Loading document databases#

See also

Fundamentals

Overview of ArchiTXT’s internal data representation.

ArchiTXT supports loading document databases (such as JSON, XML, YAML, TOML, CSV, and Excel) through the architxt.database.loader.documents module. These documents are converted into data Tree corresponding the metamodel.

The document-to-tree conversion process involves three steps:

  1. Read: Detect and parse the input file into a native Python nested structure compose of either dict or list.

  2. Parse: Convert the Python structure into a Tree composed of COLL, GROUP, and ENT nodes.

  3. Transform: Optionally extract relationships implied by nested groups, transforming the tree to align it with the target metamodel.

The decomposition in three steps enables parsing not only supported data formats but also arbitrary Python data structures. The resulting raw trees are not considered valid on their own but can be combined with syntax trees before applying more advanced structuring algorithms.

Parsing nested data structures#

The parsing process is performed via read_tree(). This function traverses nested Python structures and constructs a corresponding Tree based on the following rules:

  • A dict becomes a GROUP node, where each key/value pair is parsed into a subtree.

  • A list becomes a COLL node, where each element is parsed into a subtree.

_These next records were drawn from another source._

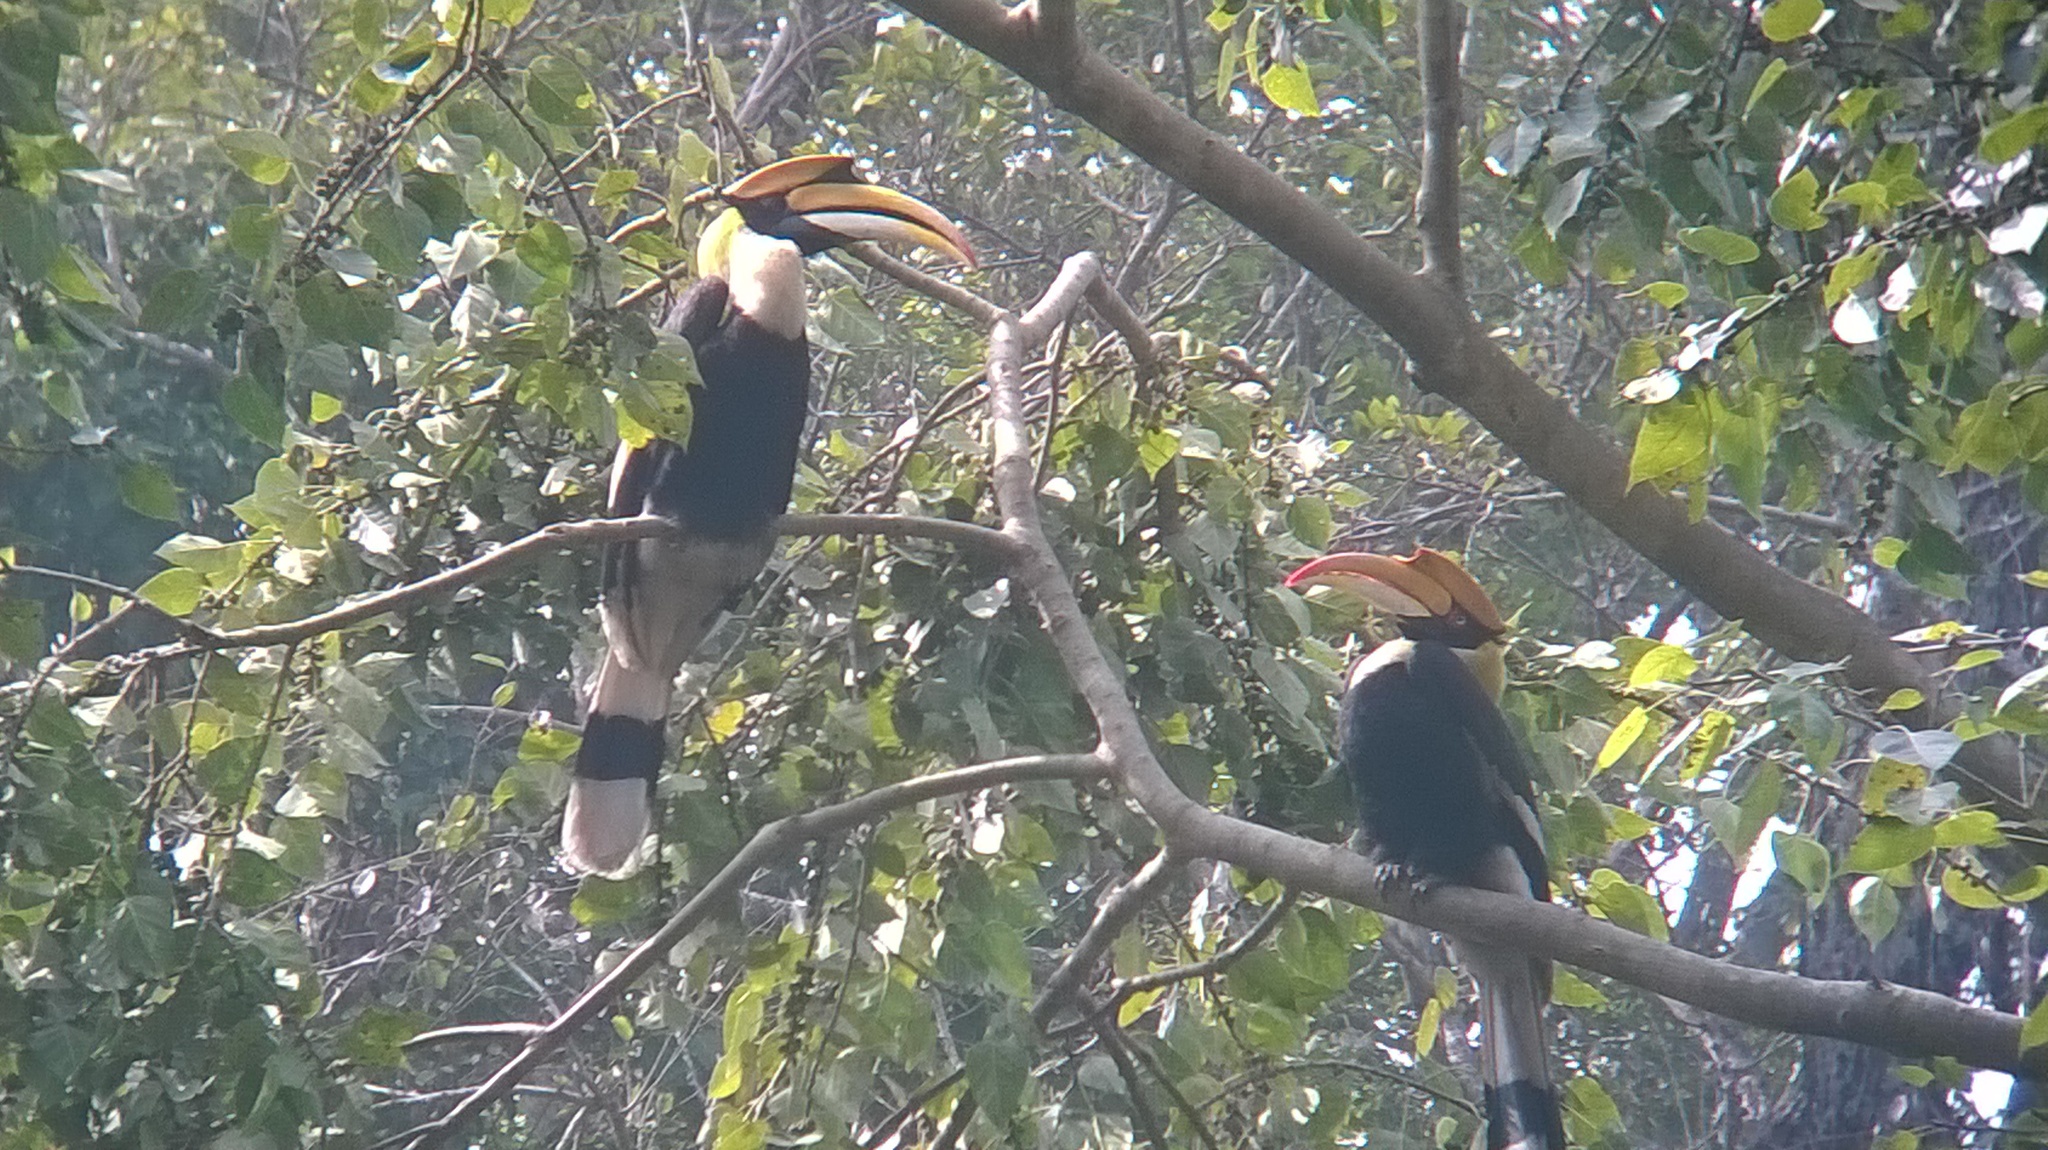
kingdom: Animalia
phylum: Chordata
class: Aves
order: Bucerotiformes
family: Bucerotidae
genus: Buceros
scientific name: Buceros bicornis
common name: Great hornbill
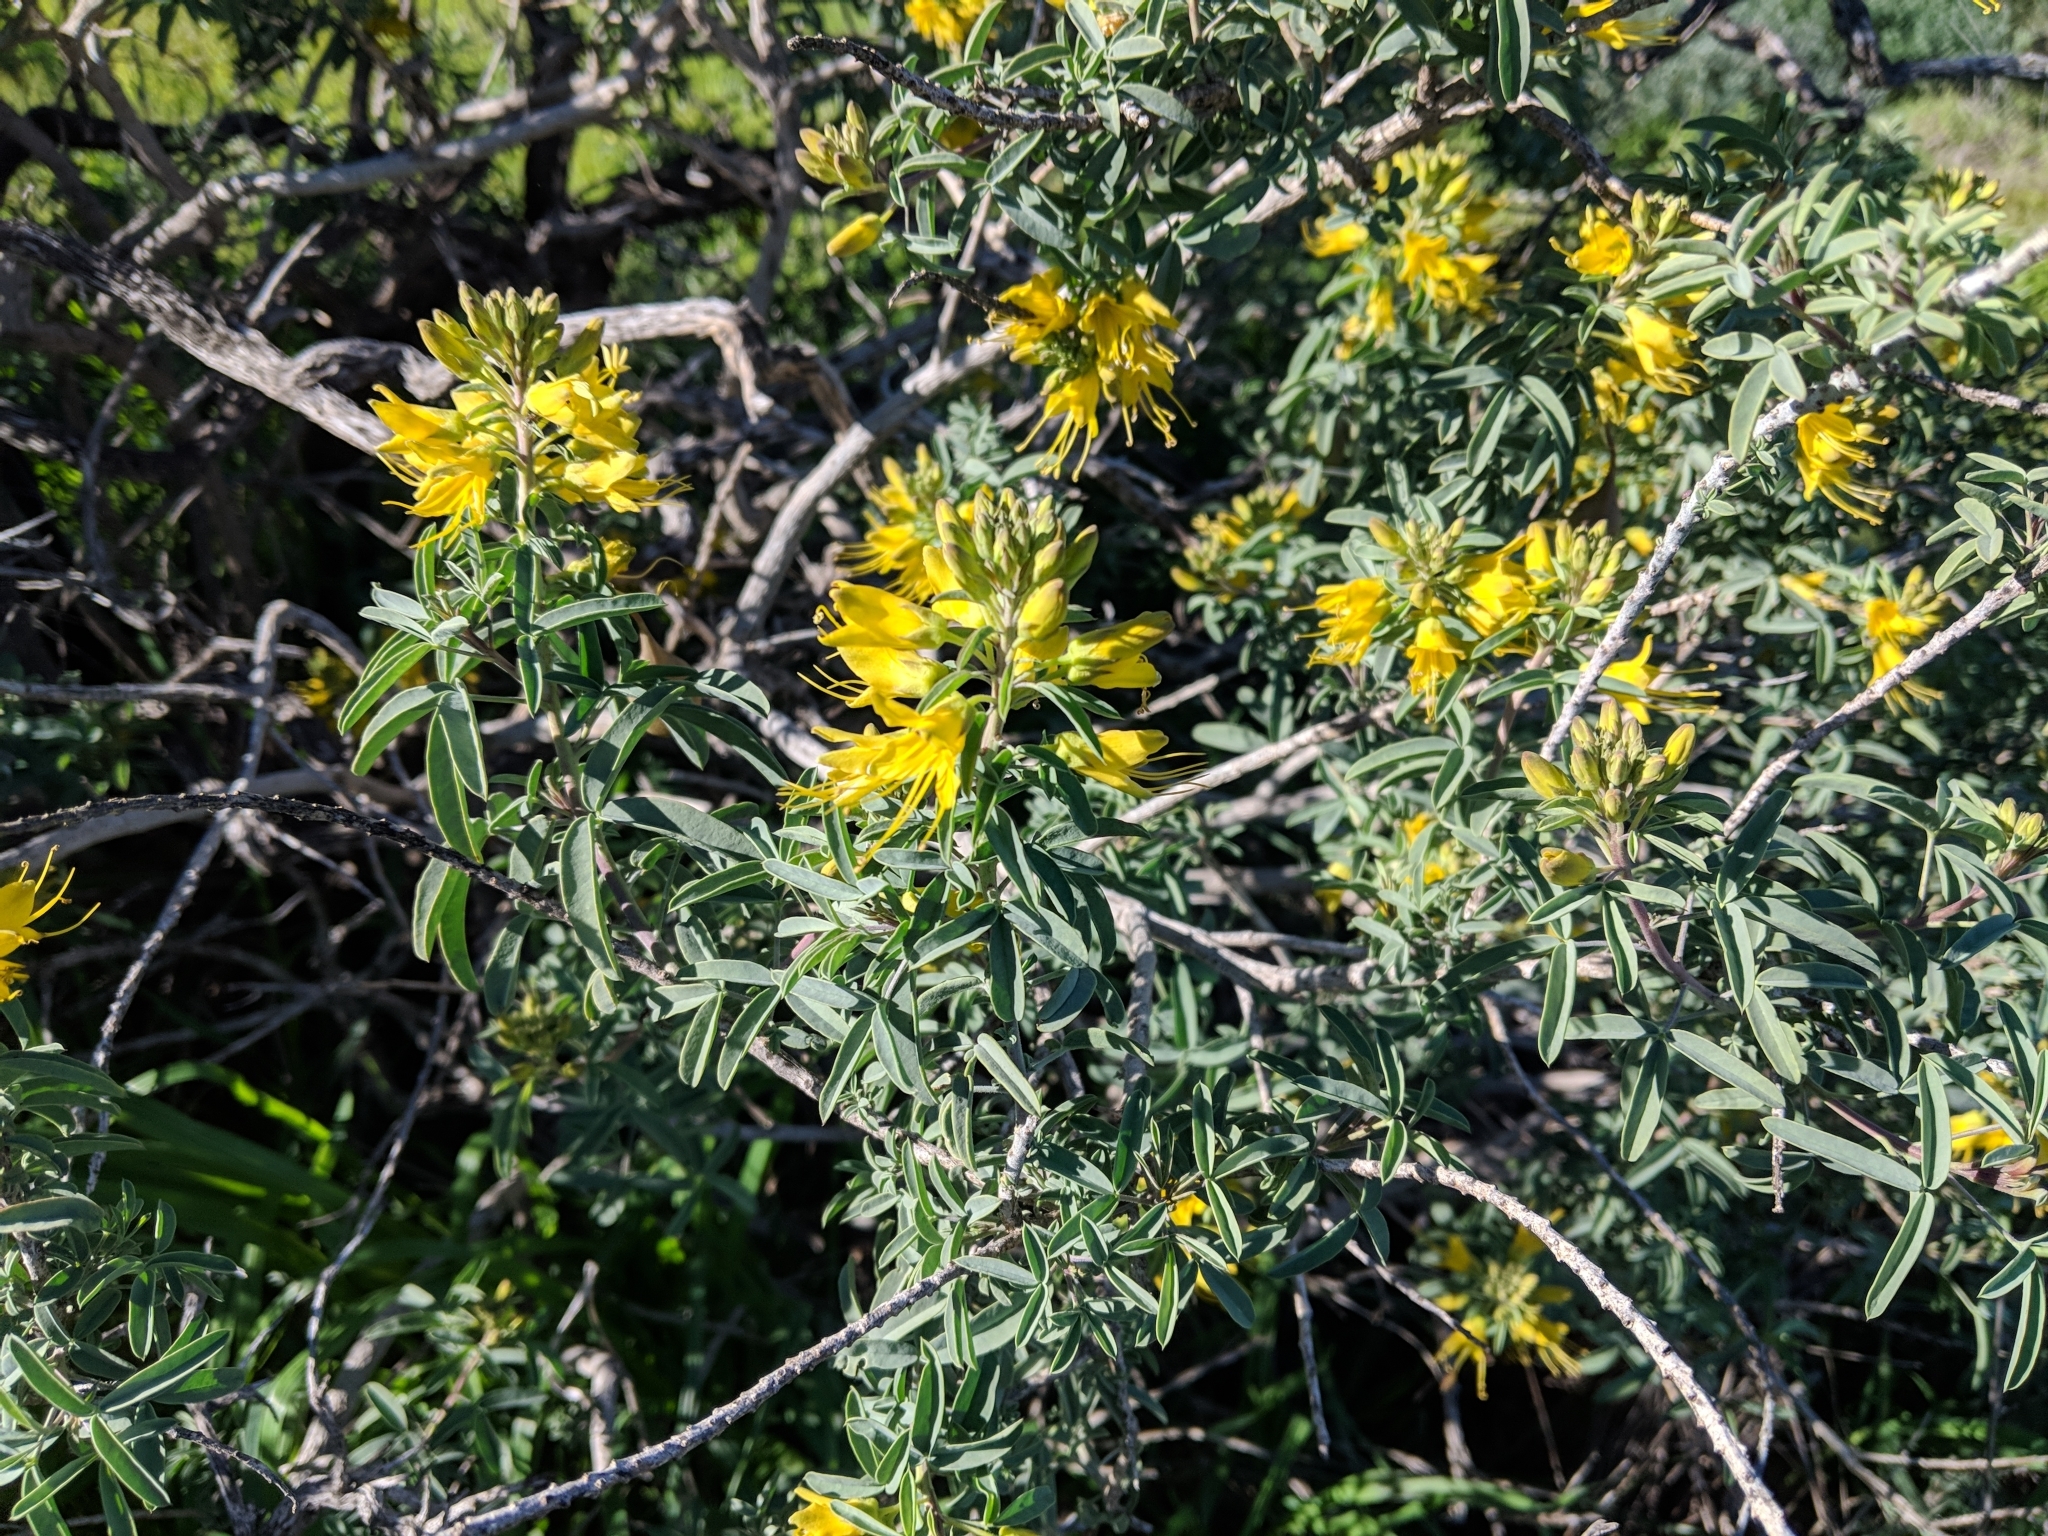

  • A scalar value (e.g., str, int, float, bool) becomes an ENT node wrapping the value.

Example

Consider the following JSON document:

[
    {
        "userId": 1,
        "username": "johndoe",
        "profile": {
            "firstName": "John",
            "lastName": "Doe",
            "birthDate": "1990-01-01"
        }
    }
]

This input is converted into the following tree structure:

        ---
config:
  theme: neutral
---
graph TD
    users["COLL users"]

    users --> user["GROUP user"]
    user --> userId["ENT userId"] --> userIdVal["1"]
    user --> username["ENT username"] --> usernameVal["johndoe"]

    user --> profile["GROUP profile"]
    profile --> firstName["ENT firstName"] --> firstNameVal["John"]
    profile --> lastName["ENT lastName"] --> lastNameVal["Doe"]
    profile --> birthDate["ENT birthDate"] --> birthDateVal["1990-01-01"]
    

Transforming Raw Trees#

Warning

The transformation described here is specifically designed for tree-like data. Applying it to arbitrary or improperly structured trees may result in invalid or incoherent outputs.

Once a raw tree is constructed, it can be transformed into a flattened structure aligned with the metamodel using parse_document_tree().

This transformation:

  • Converts nested GROUP nodes into REL nodes, establishing explicit relationships between parent and child subtrees.

  • Duplicates the parent node for each nested group while retaining only its direct ENT children as part of the GROUP.

  • If the root of the raw tree is a COLL, the transformation produces a forest; constructing one tree per collection element.

Example

Given the raw tree from the previous example, the transformation produces the following structure that conforms to the ArchiTXT metamodel:

        ---
config:
  theme: neutral
---
graph TD
    root["ROOT"]

    root --> coll["COLL user<->profile"]
    coll --> rel["REL user<->profile"]

    rel --> user["GROUP user"]
    user --> userId["ENT userId"] --> userIdVal["1"]
    user --> username["ENT username"] --> usernameVal["johndoe"]

    rel --> profile["GROUP profile"]
    profile --> firstName["ENT firstName"] --> firstNameVal["John"]
    profile --> lastName["ENT lastName"] --> lastNameVal["Doe"]
    profile --> birthDate["ENT birthDate"] --> birthDateVal["1990-01-01"]
    

Supported File Formats#

ArchiTXT supports a wide range of document formats through pluggable parsers. Each format is handled by a specific backend parser:

  • JSON: json.load()

  • TOML: toml.loads()

  • YAML: ruamel.yaml.YAML.load_all()

Important

Parsers are applied in order; if none succeed, a ValueError is raised.